Records Start Marker

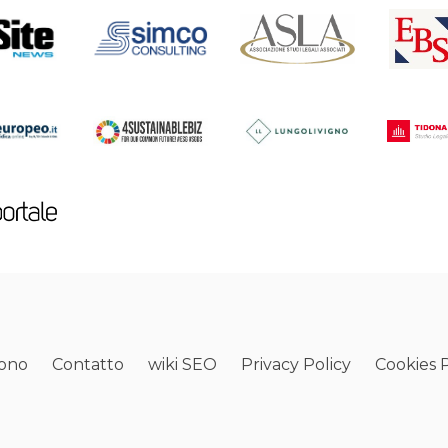
sono
Contatto
wiki SEO
Privacy Policy
Cookies P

Records End Marker

• [Exercise prompt]: Without the pictures, reproduce every record exactly as it appears above.

• [Reply to the exercise]:
sono
Contatto
wiki SEO
Privacy Policy
Cookies P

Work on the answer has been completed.